Mentre ci soffermiamo davanti a Gesù Bambino, a Maria e a Giuseppe, e contempliamo il Figlio di Dio rivestito della nostra carne, mi torna alla memoria il viaggio che feci a Loreto, il 15 agosto 1951, per visitare la Santa Casa e pregare per un'intenzione che mi stava molto a cuore. Vi celebrai la Messa. Volevo dirla con raccoglimento, ma non avevo fatto i conti con il fervore della folla. Non avevo pensato che un giorno di festa così solenne avrebbe richiamato dai dintorni un gran numero di persone che portavano con sé la fede benedetta di quella terra e tanto amore alla Madonna. La loro pietà li spingeva a manifestazioni non del tutto appropriate, se si considerano le cose — come dire? — soltanto dal punto di vista delle leggi rituali della Chiesa.
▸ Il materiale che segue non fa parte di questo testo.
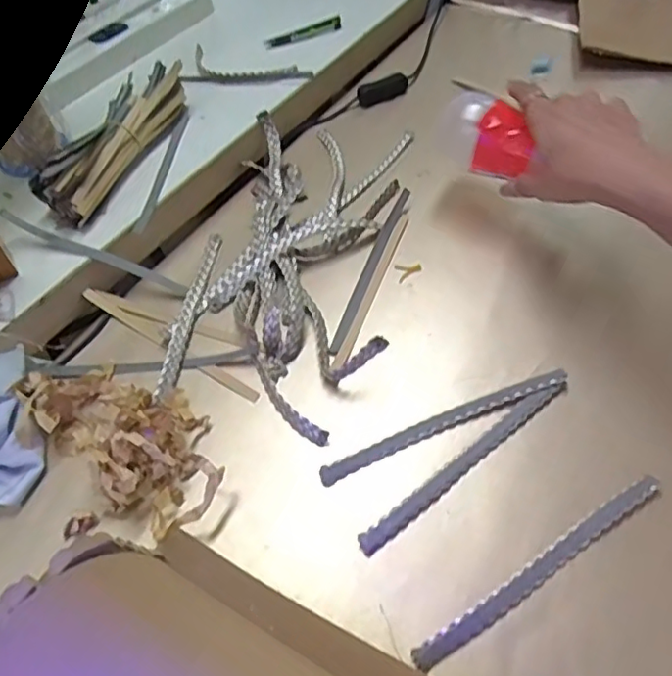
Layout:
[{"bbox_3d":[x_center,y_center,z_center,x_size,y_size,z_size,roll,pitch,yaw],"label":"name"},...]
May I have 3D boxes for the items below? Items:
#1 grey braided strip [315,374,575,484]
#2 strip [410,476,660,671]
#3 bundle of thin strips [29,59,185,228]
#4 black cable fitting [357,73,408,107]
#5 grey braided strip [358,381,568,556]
[{"bbox_3d":[0.077,0.060,0.419,0.190,0.012,0.013,-20,54,-11],"label":"grey braided strip"},{"bbox_3d":[0.126,0.138,0.356,0.189,0.008,0.011,-28,56,-17],"label":"strip"},{"bbox_3d":[-0.210,-0.192,0.567,0.064,0.052,0.207,9,54,10],"label":"bundle of thin strips"},{"bbox_3d":[0.053,-0.283,0.677,0.059,0.023,0.022,-16,54,-9],"label":"black cable fitting"},{"bbox_3d":[0.089,0.083,0.402,0.184,0.009,0.012,-33,58,-20],"label":"grey braided strip"}]

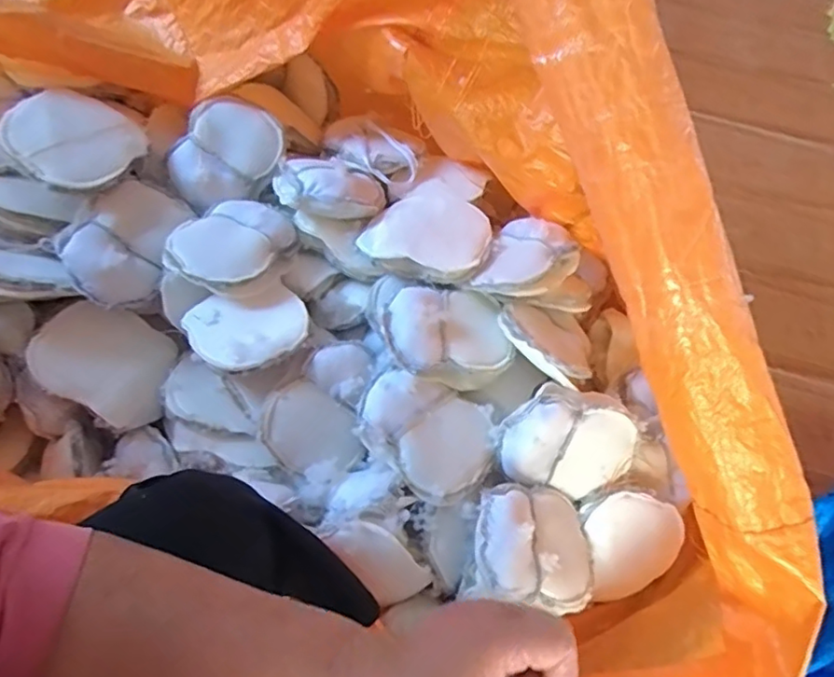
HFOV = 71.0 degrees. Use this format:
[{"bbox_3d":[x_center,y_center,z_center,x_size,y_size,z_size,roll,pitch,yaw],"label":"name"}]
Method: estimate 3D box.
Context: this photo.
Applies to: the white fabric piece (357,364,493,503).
[{"bbox_3d":[0.014,0.111,0.737,0.139,0.041,0.178,-39,70,-20],"label":"white fabric piece"}]

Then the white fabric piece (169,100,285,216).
[{"bbox_3d":[-0.289,-0.273,0.875,0.137,0.037,0.172,33,83,-13],"label":"white fabric piece"}]

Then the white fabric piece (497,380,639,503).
[{"bbox_3d":[0.193,0.143,0.759,0.185,0.157,0.050,5,17,-13],"label":"white fabric piece"}]

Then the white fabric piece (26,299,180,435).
[{"bbox_3d":[-0.414,0.030,0.786,0.174,0.032,0.134,36,70,-12],"label":"white fabric piece"}]

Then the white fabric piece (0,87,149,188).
[{"bbox_3d":[-0.457,-0.269,0.780,0.145,0.033,0.150,50,56,-6],"label":"white fabric piece"}]

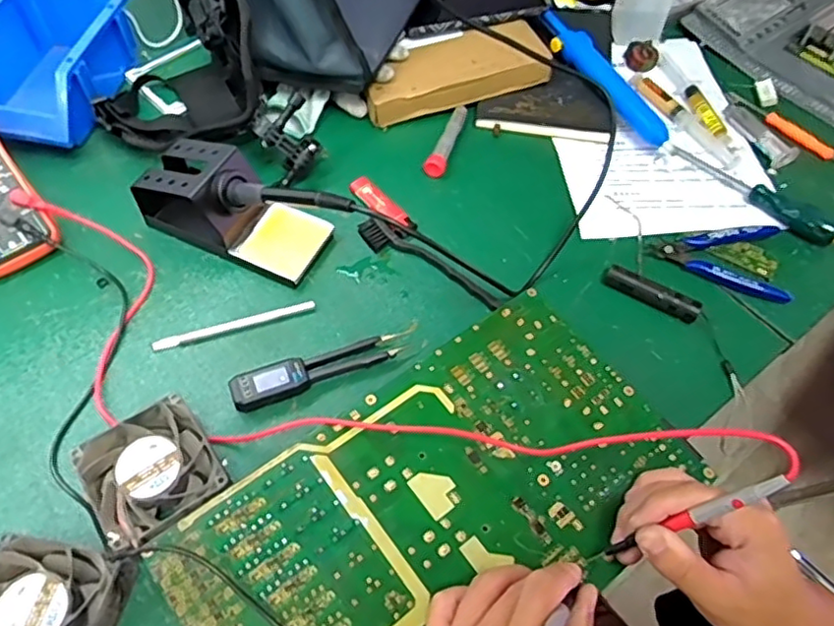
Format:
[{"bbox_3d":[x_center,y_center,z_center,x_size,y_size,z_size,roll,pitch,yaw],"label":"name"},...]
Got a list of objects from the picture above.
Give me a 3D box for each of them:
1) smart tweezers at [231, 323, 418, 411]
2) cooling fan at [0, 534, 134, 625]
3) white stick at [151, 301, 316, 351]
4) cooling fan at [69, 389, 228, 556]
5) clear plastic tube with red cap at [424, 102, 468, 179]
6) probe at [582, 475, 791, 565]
[{"bbox_3d":[-0.071,0.042,0.507,0.154,0.020,0.029,-19,61,-15],"label":"smart tweezers"},{"bbox_3d":[-0.230,0.187,0.392,0.083,0.041,0.079,9,58,1],"label":"cooling fan"},{"bbox_3d":[-0.153,0.010,0.530,0.135,0.005,0.010,-14,60,-12],"label":"white stick"},{"bbox_3d":[-0.181,0.113,0.441,0.081,0.043,0.082,-32,65,-21],"label":"cooling fan"},{"bbox_3d":[0.031,-0.183,0.654,0.022,0.018,0.105,16,58,6],"label":"clear plastic tube with red cap"},{"bbox_3d":[0.153,0.125,0.373,0.008,0.135,0.007,12,49,-41],"label":"probe"}]

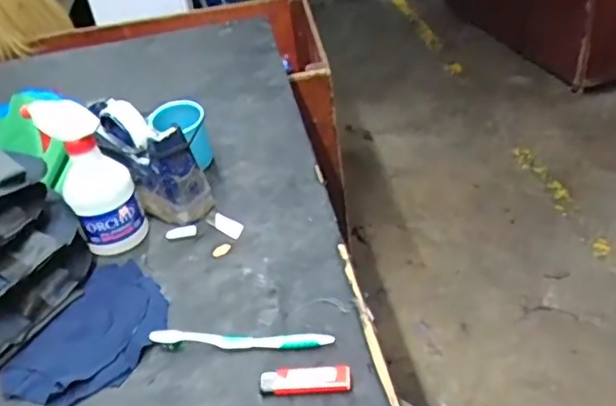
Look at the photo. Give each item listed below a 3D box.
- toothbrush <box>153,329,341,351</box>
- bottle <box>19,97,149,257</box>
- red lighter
[{"bbox_3d":[-0.066,0.134,0.584,0.178,0.013,0.016,-2,38,9],"label":"toothbrush"},{"bbox_3d":[-0.248,-0.030,0.685,0.080,0.178,0.060,-20,38,-15],"label":"bottle"},{"bbox_3d":[-0.003,0.159,0.541,0.081,0.009,0.025,-5,37,5],"label":"red lighter"}]

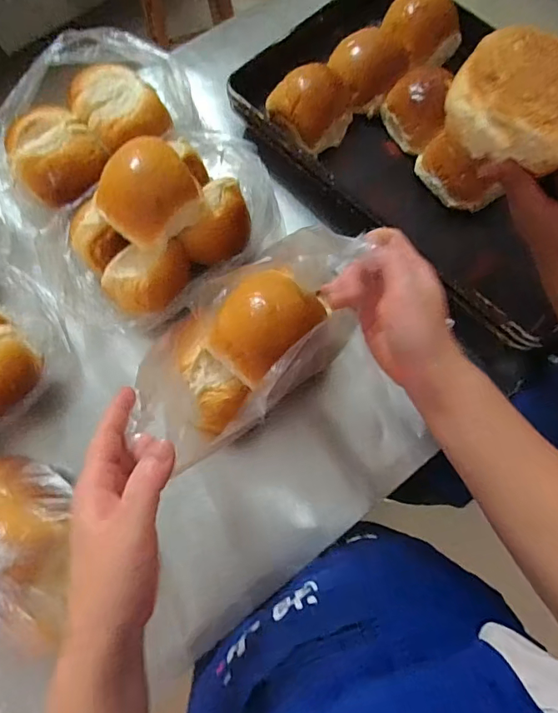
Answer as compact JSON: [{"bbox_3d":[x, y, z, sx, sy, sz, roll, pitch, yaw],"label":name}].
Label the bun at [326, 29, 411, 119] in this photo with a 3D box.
[{"bbox_3d":[0.138,-0.447,0.738,0.115,0.078,0.106,0,73,-1],"label":"bun"}]

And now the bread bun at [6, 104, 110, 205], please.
[{"bbox_3d":[-0.316,-0.283,0.675,0.129,0.066,0.097,-30,77,-10],"label":"bread bun"}]

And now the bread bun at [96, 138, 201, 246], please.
[{"bbox_3d":[-0.163,-0.204,0.594,0.103,0.071,0.118,39,76,9],"label":"bread bun"}]

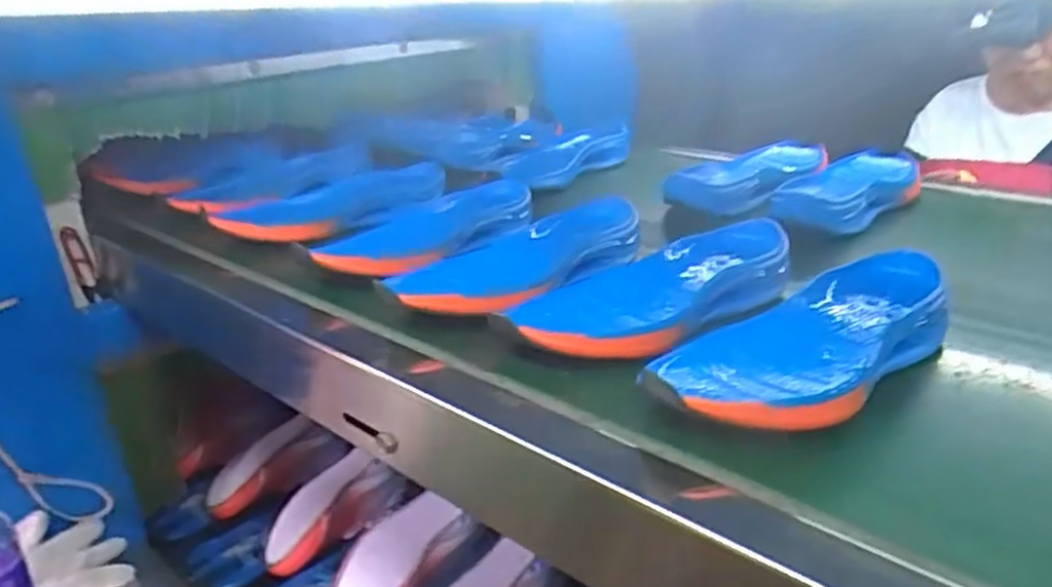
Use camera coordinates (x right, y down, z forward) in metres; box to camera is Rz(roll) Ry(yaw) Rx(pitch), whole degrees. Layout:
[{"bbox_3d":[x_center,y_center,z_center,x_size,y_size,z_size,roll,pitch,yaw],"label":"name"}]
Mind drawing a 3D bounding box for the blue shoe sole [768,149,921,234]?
[{"bbox_3d":[0.345,-0.111,0.792,0.099,0.032,0.264,19,32,36],"label":"blue shoe sole"}]

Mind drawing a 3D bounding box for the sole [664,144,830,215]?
[{"bbox_3d":[0.265,-0.134,0.856,0.095,0.032,0.235,22,34,40],"label":"sole"}]

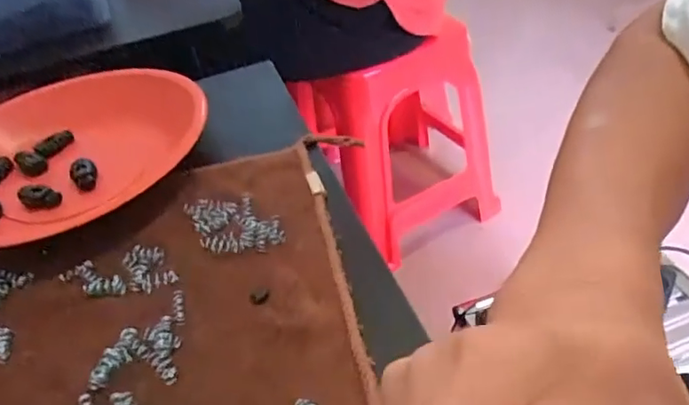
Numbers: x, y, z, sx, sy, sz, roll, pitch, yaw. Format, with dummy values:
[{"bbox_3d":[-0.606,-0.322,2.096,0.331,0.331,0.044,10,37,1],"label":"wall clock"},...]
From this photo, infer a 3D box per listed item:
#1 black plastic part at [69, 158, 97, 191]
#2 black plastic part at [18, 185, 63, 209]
[{"bbox_3d":[-0.175,-0.018,0.378,0.016,0.013,0.024,-27,44,-18],"label":"black plastic part"},{"bbox_3d":[-0.199,-0.003,0.367,0.025,0.012,0.013,-7,41,3],"label":"black plastic part"}]

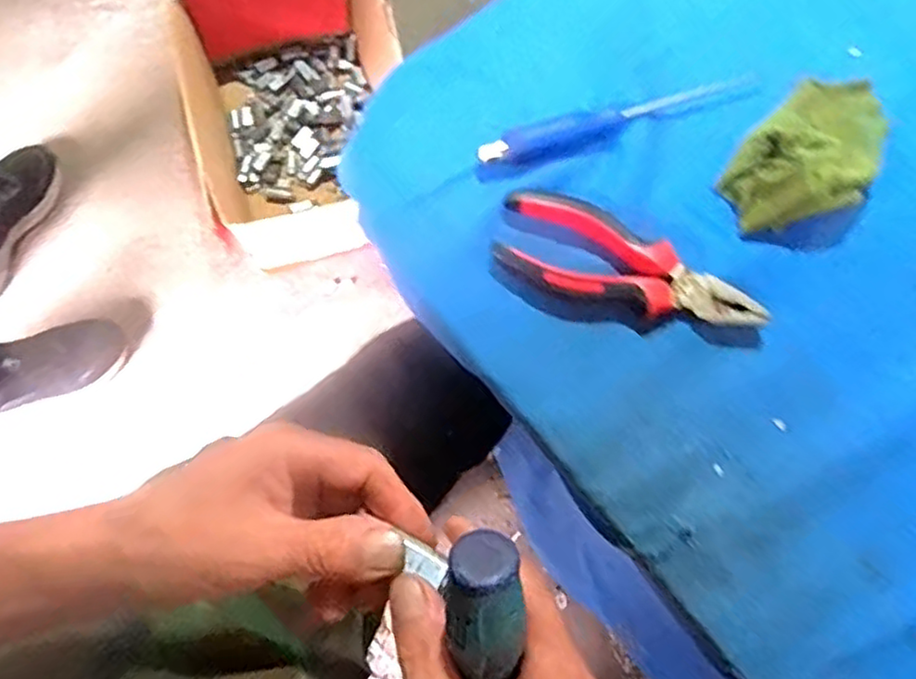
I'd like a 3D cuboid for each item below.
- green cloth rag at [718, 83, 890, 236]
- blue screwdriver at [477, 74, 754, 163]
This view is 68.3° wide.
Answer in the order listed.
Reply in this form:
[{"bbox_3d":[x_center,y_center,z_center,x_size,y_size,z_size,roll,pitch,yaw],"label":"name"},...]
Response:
[{"bbox_3d":[0.224,-0.118,0.421,0.072,0.047,0.140,43,77,7],"label":"green cloth rag"},{"bbox_3d":[0.102,-0.137,0.419,0.185,0.022,0.024,-16,78,-8],"label":"blue screwdriver"}]

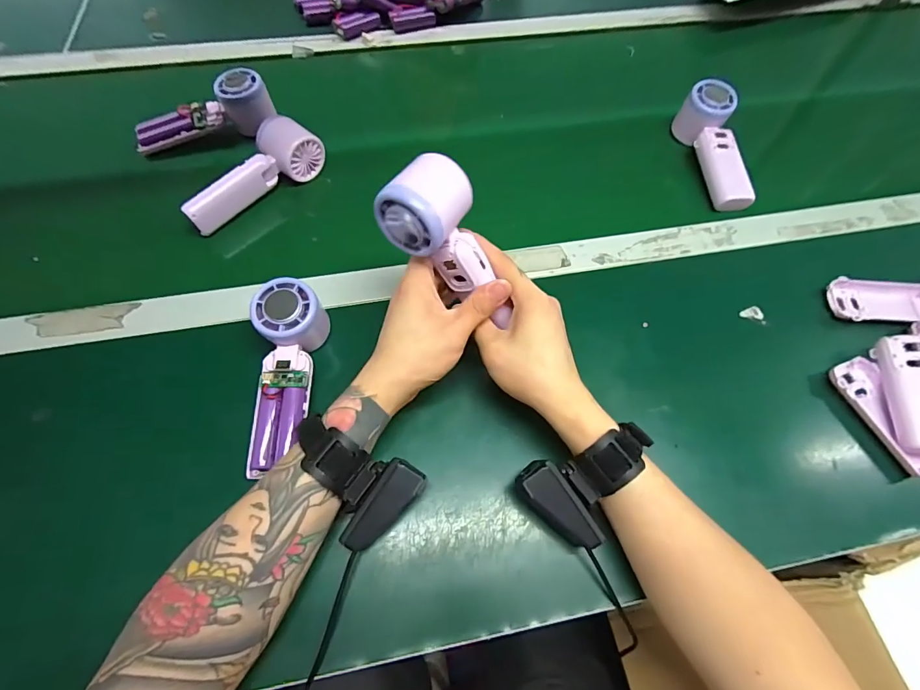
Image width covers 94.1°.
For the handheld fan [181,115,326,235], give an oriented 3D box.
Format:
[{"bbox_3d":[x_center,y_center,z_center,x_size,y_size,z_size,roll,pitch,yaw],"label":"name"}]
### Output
[{"bbox_3d":[-0.230,-0.189,0.474,0.048,0.051,0.163,37,67,17],"label":"handheld fan"}]

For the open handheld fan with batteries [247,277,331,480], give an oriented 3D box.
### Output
[{"bbox_3d":[-0.154,0.027,0.379,0.050,0.052,0.160,3,79,-1],"label":"open handheld fan with batteries"}]

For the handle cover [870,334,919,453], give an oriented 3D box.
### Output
[{"bbox_3d":[0.411,0.043,0.383,0.043,0.015,0.104,-12,68,31],"label":"handle cover"}]

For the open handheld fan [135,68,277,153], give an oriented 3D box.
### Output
[{"bbox_3d":[-0.309,-0.281,0.519,0.158,0.051,0.055,-19,65,-11],"label":"open handheld fan"}]

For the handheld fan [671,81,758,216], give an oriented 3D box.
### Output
[{"bbox_3d":[0.309,-0.241,0.519,0.053,0.054,0.166,0,62,-1],"label":"handheld fan"}]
Infatti, quando baciavo l'altare secondo le prescrizioni del messale, tre o quattro donne lo baciavano con me. Ero distratto, ma commosso. La mia attenzione era scossa anche dal pensiero che nella Santa Casa — che la tradizione vuole sia il luogo ove vissero Gesù, Maria e Giuseppe — fossero scritte in alto, sopra l'altare, queste parole: Hic Verbum caro factum est. Qui, in una casa costruita da mano d'uomini, in un lembo della terra su cui viviamo, Dio ebbe la sua dimora.